- **Record excerpts**:
####################
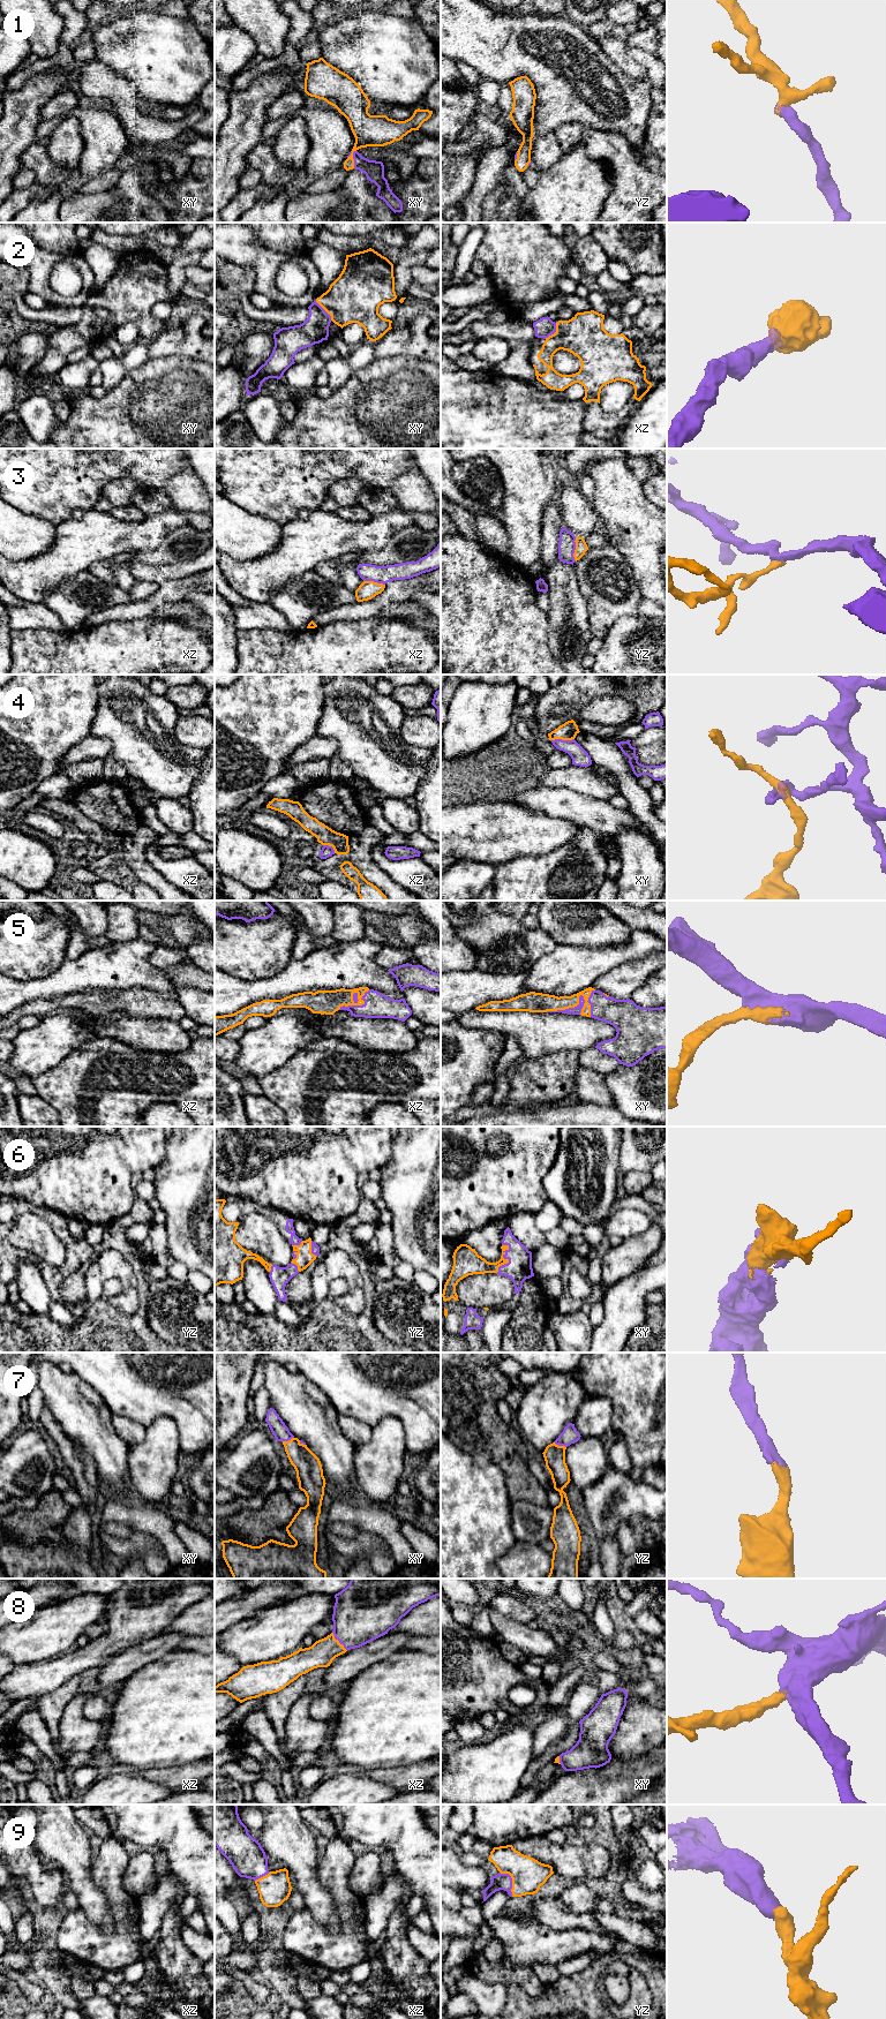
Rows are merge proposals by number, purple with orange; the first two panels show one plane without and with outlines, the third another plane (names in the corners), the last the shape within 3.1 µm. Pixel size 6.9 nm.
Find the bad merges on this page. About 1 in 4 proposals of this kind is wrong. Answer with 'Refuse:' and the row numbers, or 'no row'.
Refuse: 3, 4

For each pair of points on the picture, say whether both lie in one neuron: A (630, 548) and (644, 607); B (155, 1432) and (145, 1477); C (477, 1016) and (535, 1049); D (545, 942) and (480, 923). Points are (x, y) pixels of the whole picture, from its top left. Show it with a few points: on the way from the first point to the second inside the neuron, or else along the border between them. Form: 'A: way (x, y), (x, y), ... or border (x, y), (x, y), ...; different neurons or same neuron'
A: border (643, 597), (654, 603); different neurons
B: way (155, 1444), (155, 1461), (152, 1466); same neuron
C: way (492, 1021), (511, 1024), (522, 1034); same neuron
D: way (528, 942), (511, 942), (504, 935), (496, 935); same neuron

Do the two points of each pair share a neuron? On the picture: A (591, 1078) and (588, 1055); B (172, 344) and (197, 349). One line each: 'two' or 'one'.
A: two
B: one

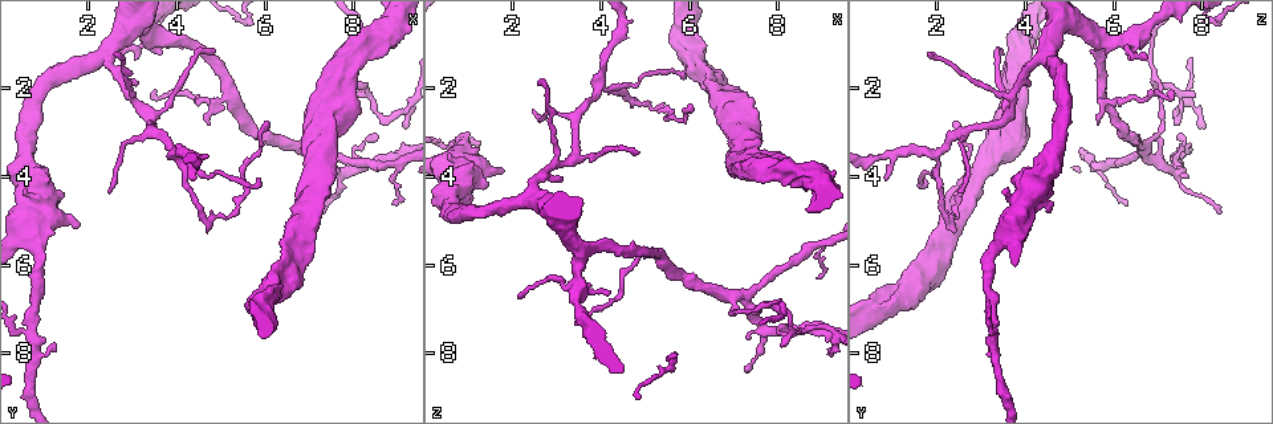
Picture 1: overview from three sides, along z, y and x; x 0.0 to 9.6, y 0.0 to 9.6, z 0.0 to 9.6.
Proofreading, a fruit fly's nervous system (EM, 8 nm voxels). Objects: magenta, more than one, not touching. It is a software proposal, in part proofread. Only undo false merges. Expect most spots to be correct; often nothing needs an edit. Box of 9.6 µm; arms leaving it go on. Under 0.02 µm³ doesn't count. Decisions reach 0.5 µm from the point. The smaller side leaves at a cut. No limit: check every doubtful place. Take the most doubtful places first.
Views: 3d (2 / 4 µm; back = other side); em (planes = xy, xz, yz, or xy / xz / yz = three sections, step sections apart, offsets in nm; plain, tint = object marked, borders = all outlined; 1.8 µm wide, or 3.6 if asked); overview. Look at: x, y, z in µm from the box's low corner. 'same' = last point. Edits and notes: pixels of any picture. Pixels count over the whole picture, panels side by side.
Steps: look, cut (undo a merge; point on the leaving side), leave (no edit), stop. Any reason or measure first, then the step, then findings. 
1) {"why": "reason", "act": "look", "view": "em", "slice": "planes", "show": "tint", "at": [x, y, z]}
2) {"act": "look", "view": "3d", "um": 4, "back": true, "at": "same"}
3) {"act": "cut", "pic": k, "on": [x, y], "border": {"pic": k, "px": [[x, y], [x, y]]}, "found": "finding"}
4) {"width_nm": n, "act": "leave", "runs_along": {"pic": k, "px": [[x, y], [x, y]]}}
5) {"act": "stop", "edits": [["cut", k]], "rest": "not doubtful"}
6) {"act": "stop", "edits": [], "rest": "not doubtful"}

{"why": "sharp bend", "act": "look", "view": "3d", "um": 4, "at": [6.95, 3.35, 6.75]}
####################
- **Work required**: Return every entry unchanged and skip the pictures.

- **Output for this task**:
Rows are merge proposals by number, purple with orange; the first two panels show one plane without and with outlines, the third another plane (names in the corners), the last the shape within 3.1 µm. Pixel size 6.9 nm.
Find the bad merges on this page. About 1 in 4 proposals of this kind is wrong. Answer with 'Refuse:' and the row numbers, or 'no row'.
Refuse: 3, 4

For each pair of points on the picture, say whether both lie in one neuron: A (630, 548) and (644, 607); B (155, 1432) and (145, 1477); C (477, 1016) and (535, 1049); D (545, 942) and (480, 923). Points are (x, y) pixels of the whole picture, from its top left. Show it with a few points: on the way from the first point to the second inside the neuron, or else along the border between them. Form: 'A: way (x, y), (x, y), ... or border (x, y), (x, y), ...; different neurons or same neuron'
A: border (643, 597), (654, 603); different neurons
B: way (155, 1444), (155, 1461), (152, 1466); same neuron
C: way (492, 1021), (511, 1024), (522, 1034); same neuron
D: way (528, 942), (511, 942), (504, 935), (496, 935); same neuron

Do the two points of each pair share a neuron? On the picture: A (591, 1078) and (588, 1055); B (172, 344) and (197, 349). One line each: 'two' or 'one'.
A: two
B: one

Picture 1: overview from three sides, along z, y and x; x 0.0 to 9.6, y 0.0 to 9.6, z 0.0 to 9.6.
Proofreading, a fruit fly's nervous system (EM, 8 nm voxels). Objects: magenta, more than one, not touching. It is a software proposal, in part proofread. Only undo false merges. Expect most spots to be correct; often nothing needs an edit. Box of 9.6 µm; arms leaving it go on. Under 0.02 µm³ doesn't count. Decisions reach 0.5 µm from the point. The smaller side leaves at a cut. No limit: check every doubtful place. Take the most doubtful places first.
Views: 3d (2 / 4 µm; back = other side); em (planes = xy, xz, yz, or xy / xz / yz = three sections, step sections apart, offsets in nm; plain, tint = object marked, borders = all outlined; 1.8 µm wide, or 3.6 if asked); overview. Look at: x, y, z in µm from the box's low corner. 'same' = last point. Edits and notes: pixels of any picture. Pixels count over the whole picture, panels side by side.
Steps: look, cut (undo a merge; point on the leaving side), leave (no edit), stop. Any reason or measure first, then the step, then findings. 
1) {"why": "reason", "act": "look", "view": "em", "slice": "planes", "show": "tint", "at": [x, y, z]}
2) {"act": "look", "view": "3d", "um": 4, "back": true, "at": "same"}
3) {"act": "cut", "pic": k, "on": [x, y], "border": {"pic": k, "px": [[x, y], [x, y]]}, "found": "finding"}
4) {"width_nm": n, "act": "leave", "runs_along": {"pic": k, "px": [[x, y], [x, y]]}}
5) {"act": "stop", "edits": [["cut", k]], "rest": "not doubtful"}
6) {"act": "stop", "edits": [], "rest": "not doubtful"}

{"why": "sharp bend", "act": "look", "view": "3d", "um": 4, "at": [6.95, 3.35, 6.75]}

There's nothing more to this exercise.